-- SUPPLIED PASSAGE follows --

Anyway I thought Czar’s comments were rather appropriate here. In my books he sure had it right!!
Jane in N.Y. in
Tuesday, February 19 at 05:30 PM
Jane,
I believe the company that Cazar had worked for, was Dun & Bradstreet, a Wallstreet firm!! But, the company he worked for at the time he wrote what you referred to, was “Wal-Mart”!! In other words, he left Dun & Bradstreet, to go to work for Wal-Mart and then bashed Wal-Mart, because it wasn’t what he was used to!!
All in all, I think that to compare Dun & Bradstreet’s business model, with Wal-Mart’s, is like comparing apples with oranges!! What people are suggesting, is that Wal-Mart, stop being Wal-Mart and become every other retail store, who is NOT #1!!
RDS in
Tuesday, February 19 at 11:48 PM
rds JUST LIKE YOU BASH UNIONS,RIGHT!
JOE in
Wednesday, February 20 at 09:48 AM
JOE,
If you would learn how to READ and COMPREHEND things, you would see, that I am NOT anti-union, only the BIG ones that distort the wage and benefit scale!!
I find it kind of odd, that when Matt V. talked against his union, he was chastized for it, being told his union was the reason he had a job, but, when Cazar talked against the company he worked for (Wal-Mart), he was praised for standing up against the reason he had a job!! Try to remember, it is not the UNION that employs you and issues you a paycheck each week, it is the COMPANY you work for that does that!! Without that job, the union does nothing for you!!

-- SUPPLIED PASSAGE concluded --
-- EXTRACTED INFORMATION follows --

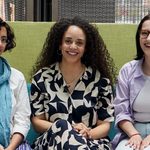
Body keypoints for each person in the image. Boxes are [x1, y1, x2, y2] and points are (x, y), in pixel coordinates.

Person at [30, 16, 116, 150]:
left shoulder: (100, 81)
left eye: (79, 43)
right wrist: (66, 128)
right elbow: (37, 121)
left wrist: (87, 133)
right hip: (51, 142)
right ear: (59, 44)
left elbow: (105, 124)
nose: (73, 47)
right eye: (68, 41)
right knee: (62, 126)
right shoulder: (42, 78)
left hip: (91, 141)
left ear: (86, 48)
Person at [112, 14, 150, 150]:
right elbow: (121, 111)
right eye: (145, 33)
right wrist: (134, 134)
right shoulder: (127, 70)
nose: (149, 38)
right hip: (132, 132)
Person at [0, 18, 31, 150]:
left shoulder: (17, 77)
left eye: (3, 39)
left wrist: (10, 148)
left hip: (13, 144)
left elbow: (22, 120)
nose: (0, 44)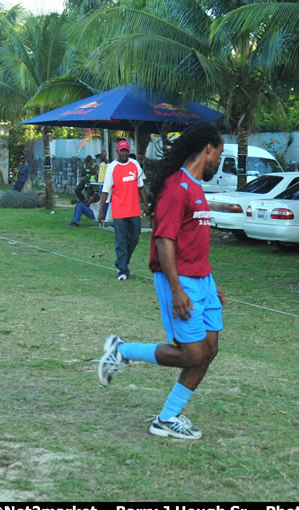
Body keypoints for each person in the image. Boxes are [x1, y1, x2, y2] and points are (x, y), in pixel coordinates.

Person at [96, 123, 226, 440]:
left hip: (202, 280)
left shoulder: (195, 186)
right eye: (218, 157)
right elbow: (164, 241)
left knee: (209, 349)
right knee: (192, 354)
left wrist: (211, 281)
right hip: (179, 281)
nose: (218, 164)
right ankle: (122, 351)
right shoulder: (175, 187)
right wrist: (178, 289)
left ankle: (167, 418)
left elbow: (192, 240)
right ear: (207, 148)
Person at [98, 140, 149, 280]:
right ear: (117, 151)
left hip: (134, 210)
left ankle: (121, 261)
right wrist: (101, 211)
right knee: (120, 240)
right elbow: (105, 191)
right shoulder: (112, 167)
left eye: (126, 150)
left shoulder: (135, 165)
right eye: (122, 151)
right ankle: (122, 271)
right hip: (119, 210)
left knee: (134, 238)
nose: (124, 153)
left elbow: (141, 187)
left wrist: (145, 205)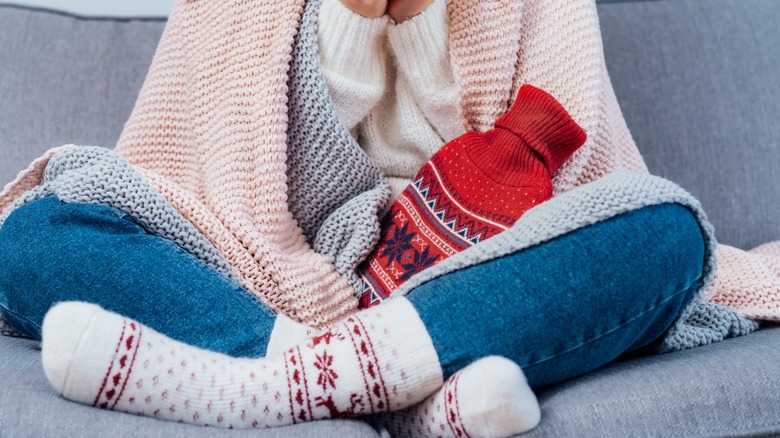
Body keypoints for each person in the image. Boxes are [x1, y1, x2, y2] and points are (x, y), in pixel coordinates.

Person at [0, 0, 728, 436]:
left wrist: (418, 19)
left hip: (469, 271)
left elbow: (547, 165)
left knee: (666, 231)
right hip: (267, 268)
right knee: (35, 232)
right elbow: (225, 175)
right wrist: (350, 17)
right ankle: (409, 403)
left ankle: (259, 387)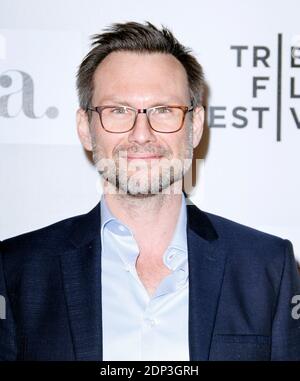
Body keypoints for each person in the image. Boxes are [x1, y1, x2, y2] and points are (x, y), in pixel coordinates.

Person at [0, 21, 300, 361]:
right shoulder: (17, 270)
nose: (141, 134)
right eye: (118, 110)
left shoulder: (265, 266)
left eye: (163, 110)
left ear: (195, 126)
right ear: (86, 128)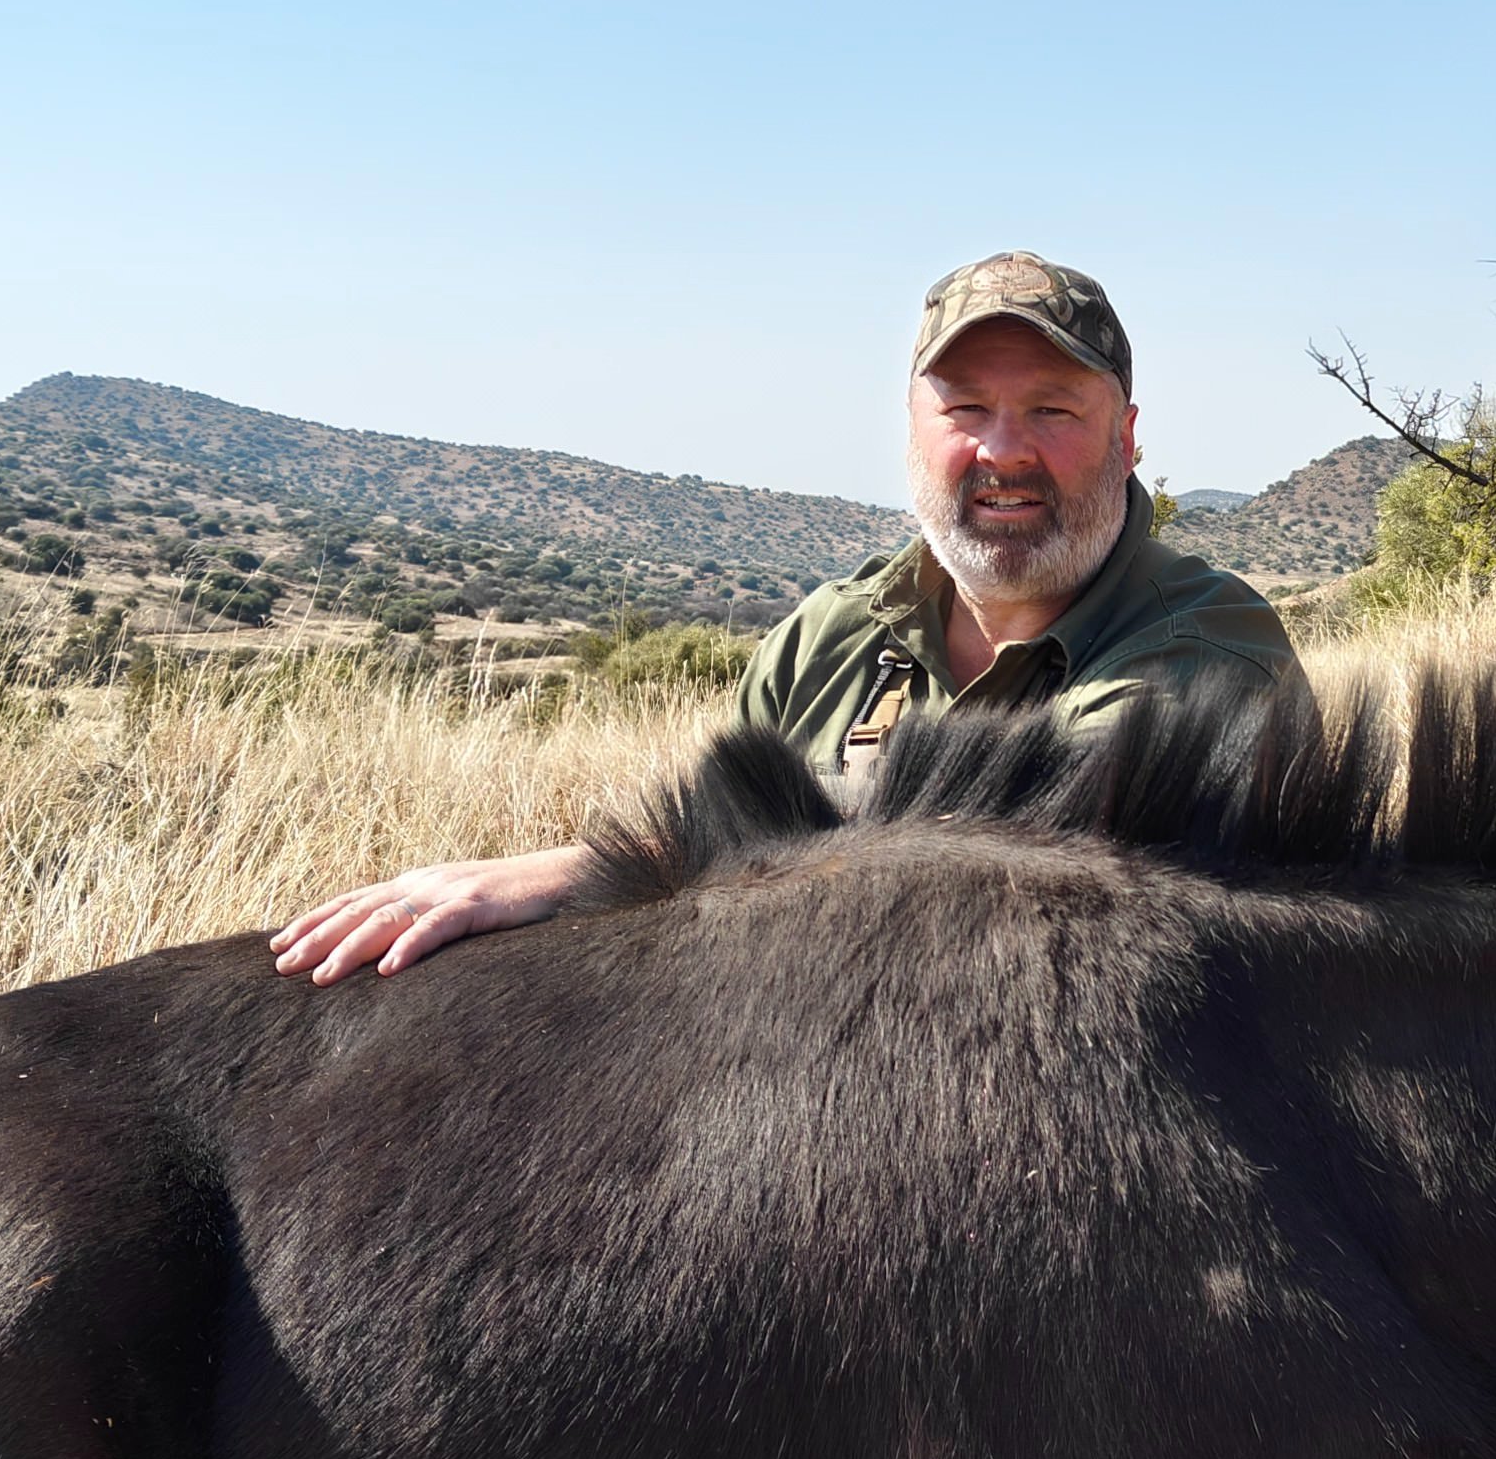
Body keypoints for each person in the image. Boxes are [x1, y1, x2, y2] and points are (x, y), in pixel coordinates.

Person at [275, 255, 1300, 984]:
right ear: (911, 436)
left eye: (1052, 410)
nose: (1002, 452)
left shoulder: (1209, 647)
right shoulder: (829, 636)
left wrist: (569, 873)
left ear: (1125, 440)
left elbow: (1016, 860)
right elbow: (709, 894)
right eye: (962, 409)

-- EXTRACTED INFORMATION concluded --
-- EXTRACTED INFORMATION follows --

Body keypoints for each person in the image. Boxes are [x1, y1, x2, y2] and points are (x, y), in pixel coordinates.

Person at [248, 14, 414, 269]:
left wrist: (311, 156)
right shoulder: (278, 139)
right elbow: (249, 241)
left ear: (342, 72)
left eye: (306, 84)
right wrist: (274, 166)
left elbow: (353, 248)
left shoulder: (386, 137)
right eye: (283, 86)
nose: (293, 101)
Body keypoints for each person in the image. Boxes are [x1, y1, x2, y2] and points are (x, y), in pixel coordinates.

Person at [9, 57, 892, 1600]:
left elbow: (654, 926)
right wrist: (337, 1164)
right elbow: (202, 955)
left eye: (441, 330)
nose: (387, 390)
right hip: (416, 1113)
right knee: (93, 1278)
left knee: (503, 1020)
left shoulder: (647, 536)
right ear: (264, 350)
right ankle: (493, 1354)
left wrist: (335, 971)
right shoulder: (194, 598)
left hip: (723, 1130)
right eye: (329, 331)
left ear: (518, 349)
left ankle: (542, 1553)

-- EXTRACTED INFORMATION concluded --
-- EXTRACTED INFORMATION follows --

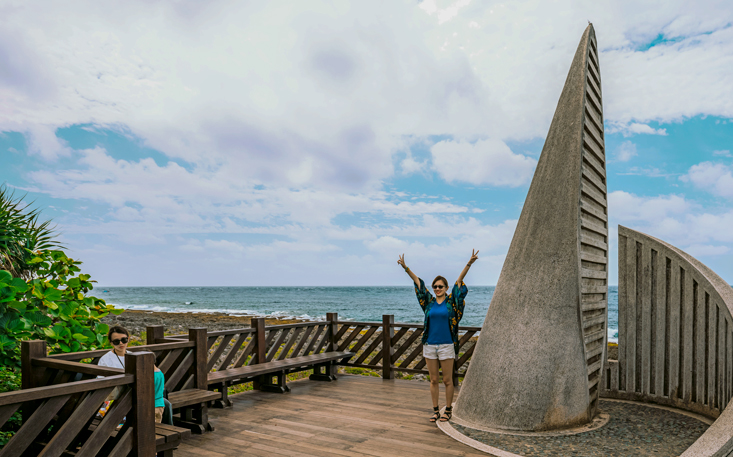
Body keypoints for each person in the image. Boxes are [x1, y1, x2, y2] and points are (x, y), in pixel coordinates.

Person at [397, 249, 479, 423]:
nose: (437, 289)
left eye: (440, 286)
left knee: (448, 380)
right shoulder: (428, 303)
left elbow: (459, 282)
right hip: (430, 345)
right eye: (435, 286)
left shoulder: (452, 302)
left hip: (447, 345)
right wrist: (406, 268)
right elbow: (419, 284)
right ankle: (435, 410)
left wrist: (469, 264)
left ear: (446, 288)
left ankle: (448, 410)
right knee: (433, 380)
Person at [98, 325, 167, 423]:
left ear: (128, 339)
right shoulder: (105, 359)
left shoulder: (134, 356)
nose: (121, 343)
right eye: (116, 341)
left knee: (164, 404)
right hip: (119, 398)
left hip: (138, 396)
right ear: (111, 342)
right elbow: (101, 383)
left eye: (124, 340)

-- EXTRACTED INFORMATION concluded --

# QUESTIONS ON THE MATERIAL:
**1.** In the comment thread about Wal-Mart and unions, which unions does RDS say RDS is against?
**2.** Carry on the comment thread about Wal-Mart and unions from the point where it stops.

# WRITTEN ANSWERS:
**1.** RDS is against only the big unions that distort the wage and benefit scale.

**2.**
BTW: Did you hear that GM was laying off another bunch of workers, think the union will issue them a paycheck to pay their bills, while they are out of work?
RDS in
Wednesday, February 20 at 05:03 PM
I’m not sure what any of that has to do with the thrust of this thread or Cazar’s comments.
Relying on hyper-consumerism to eke out a slim profit is a downward spiral no matter how you look at it. The “race to the bottom” isn’t just about wages.
Ken V in Texas
Thursday, February 21 at 04:31 AM
I wish that Cazar would check in ,once in a while, to let us know he’s okay. I,for one,felt his commentaries were informative ,elegant,and insightful.